# Problema con interfaz wi-fi

## Luciernaga

Tengo esta interfaz inalámbrica (SMC EZ Connect N - SMCWUSB-N2) ... http://www.smc.com/index.cfm?event=viewProduct&localeCode=EN_USA&cid=5&scid=117&pid=1694 ... en la que Gentoo no me reconoce, configurando el núcleo no encuentro el driver adecuado posiblemente porque no cargó el firmware en el inicio ...

Entonces pregunto:

¿Cómo se carga el firmware apropiado y luego cómo podré aplicar la configuración?

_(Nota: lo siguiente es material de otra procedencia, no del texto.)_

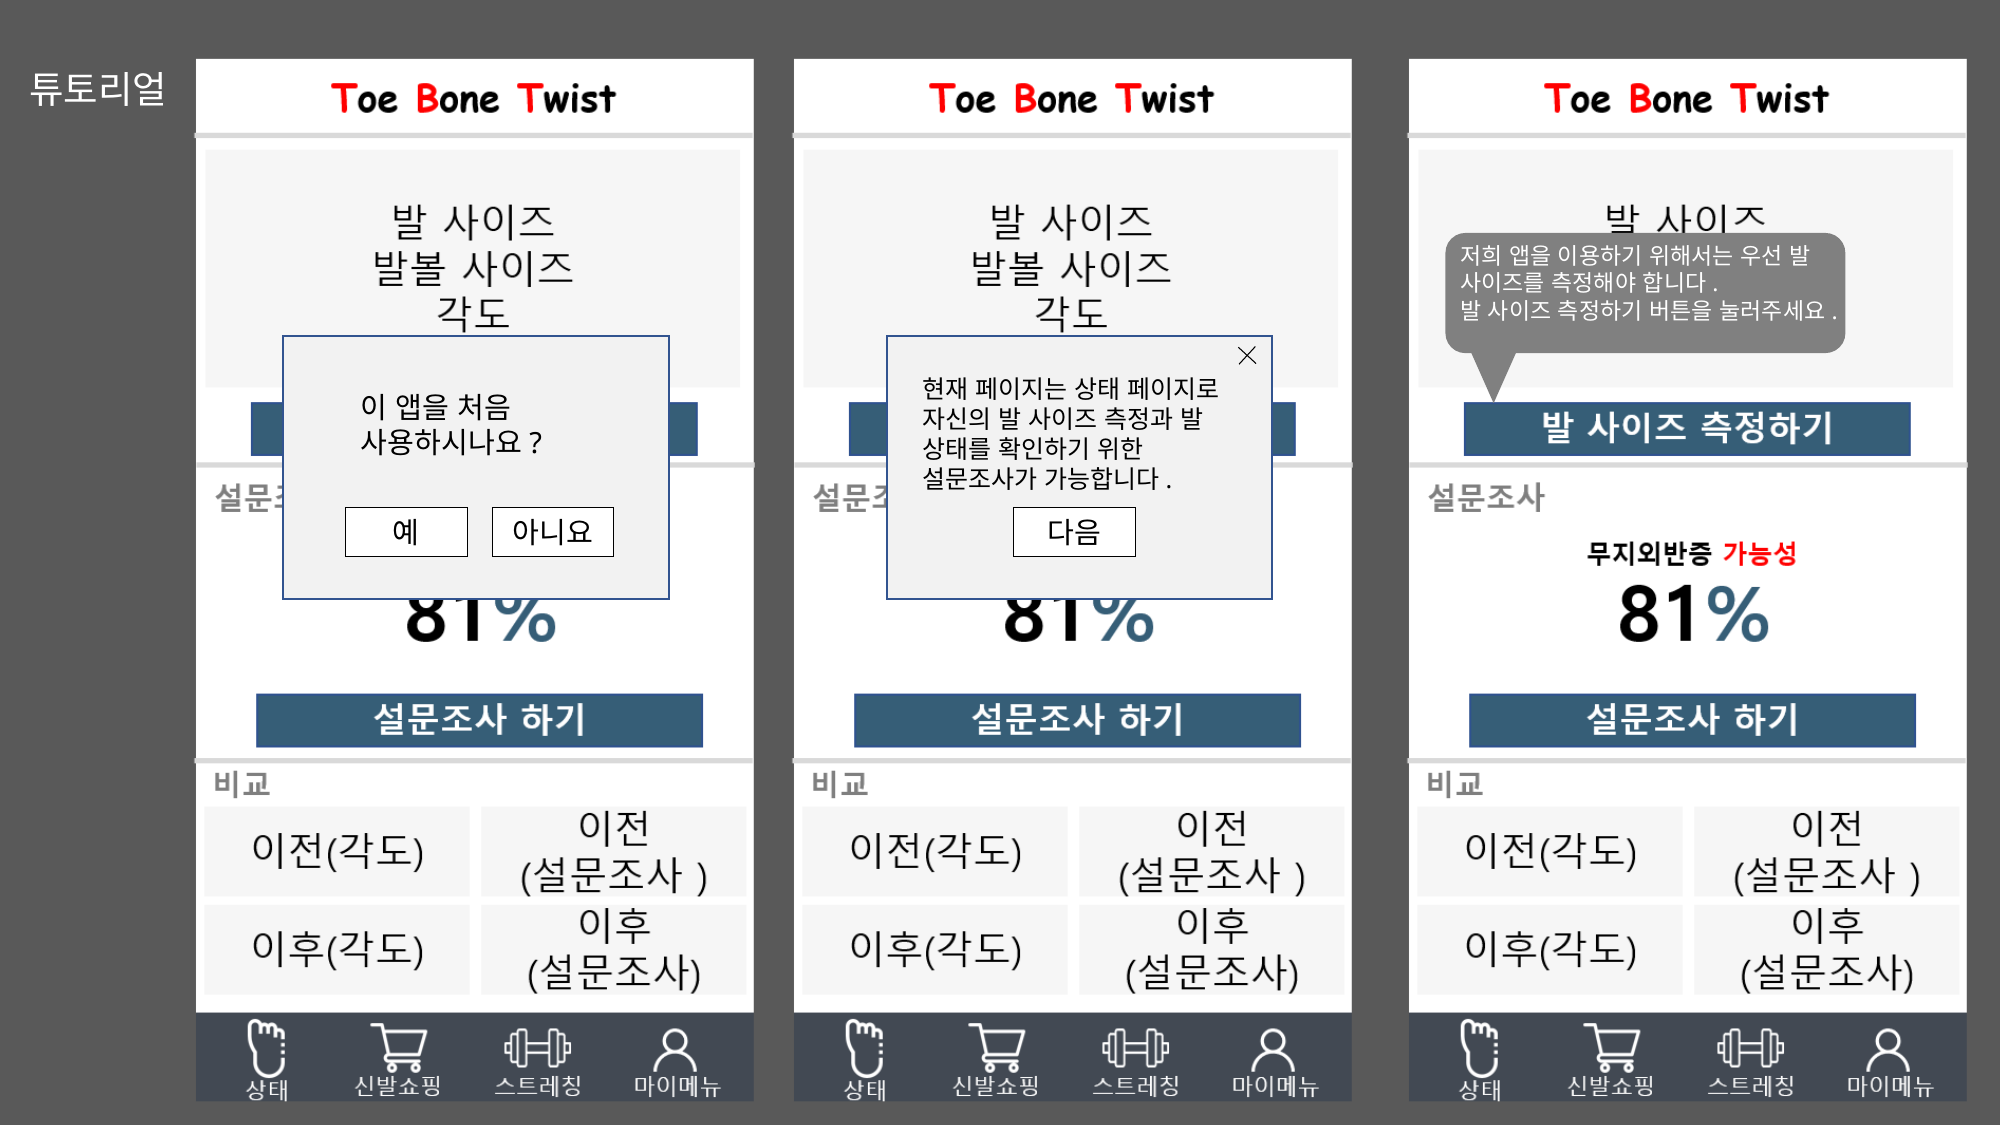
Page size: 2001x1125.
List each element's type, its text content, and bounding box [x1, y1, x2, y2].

picture [1390, 42, 1989, 1114]
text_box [1445, 232, 1846, 404]
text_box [1238, 346, 1257, 365]
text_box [886, 336, 1273, 600]
slide_number 12 [1550, 1065, 2000, 1125]
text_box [283, 336, 670, 600]
text_box 튜토리얼 [14, 58, 177, 118]
picture [177, 42, 1374, 1114]
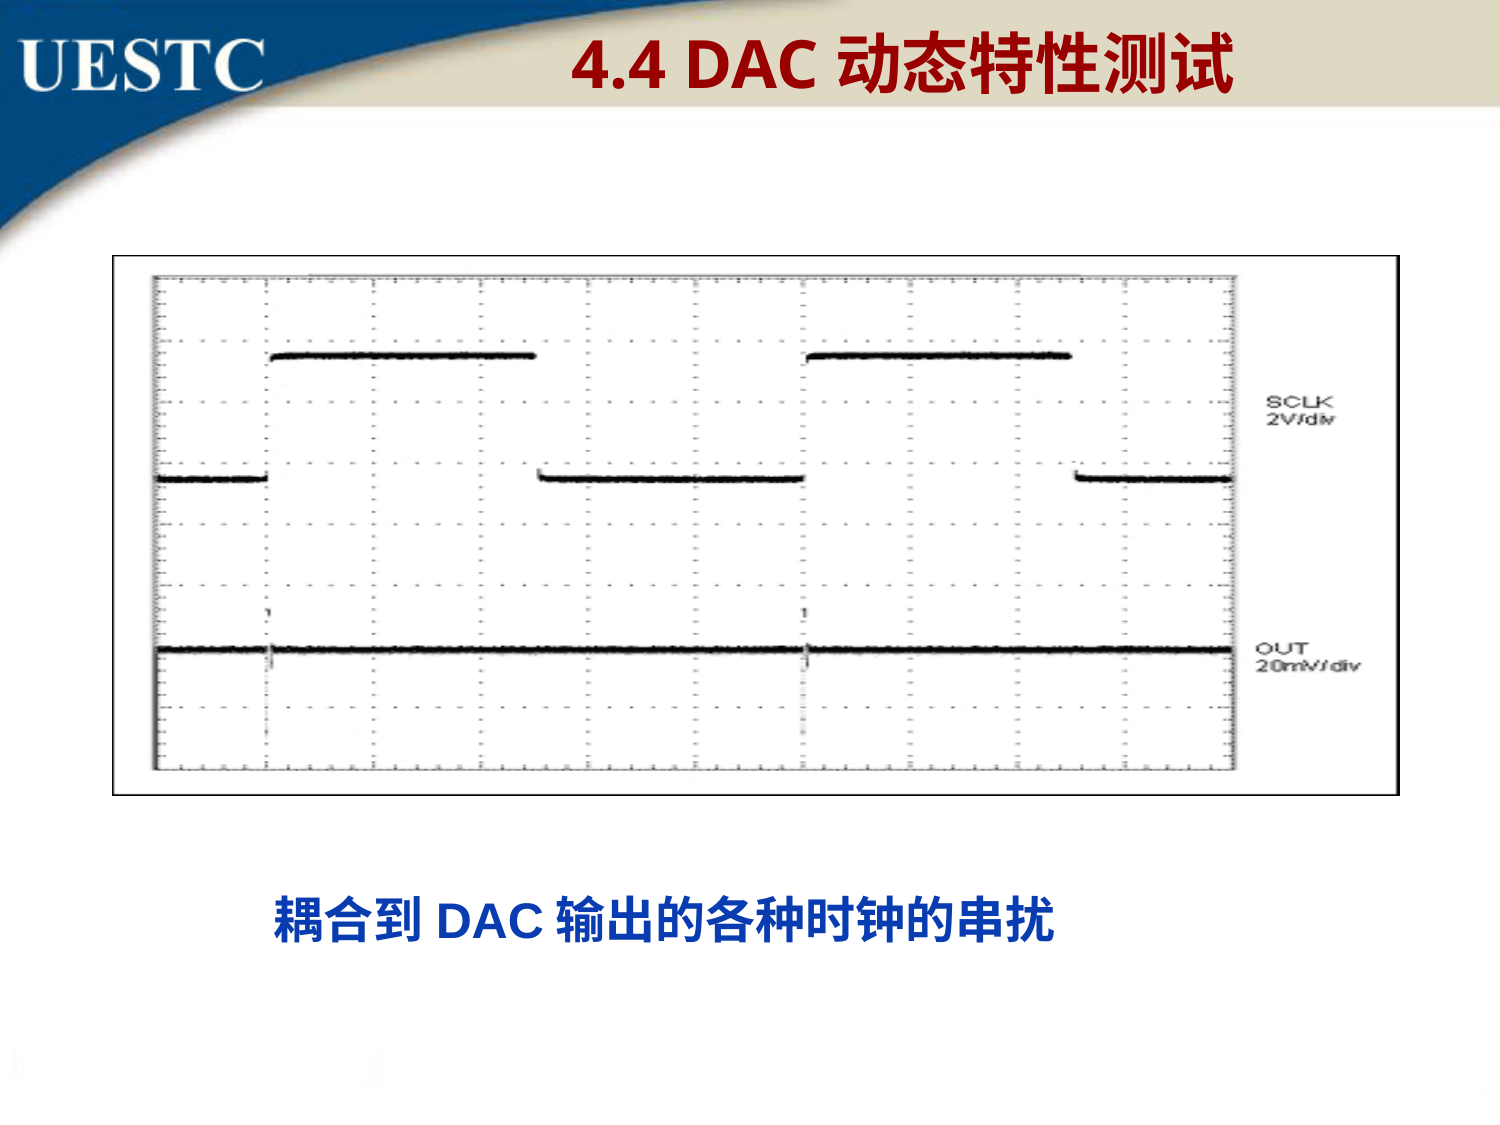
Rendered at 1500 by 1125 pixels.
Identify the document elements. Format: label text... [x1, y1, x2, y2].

picture [0, 0, 1500, 1125]
text_box 4.4 DAC动态特性测试 [360, 0, 1447, 138]
text_box 耦合到DAC输出的各种时钟的串扰 [112, 881, 1500, 957]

Antes de escribir este mensaje le he dado mil vueltas para encontrar una solución que hasta este momento ha sido negativa, en cambio con otra interfaz que tengo (DWL-G122) no he tenido ningún problema.

Las diferencias entre las dos interfaces me obligan a tener dos frecuencias, mientras que la primera es la del Router y la de la segunda interfaz es la de un AccesPoint que no deseo encender por engorroso, si no es imprescindible.

Muchas gracias por vuestras respuestas, saludetes  :Smile: 

----------

## quilosaq

Si es un problema de firmware quedará anotado en la salida de dmesg. La mayoría del firmware necesario para los distintos drivers se instala con el paquete linux-firmware.

----------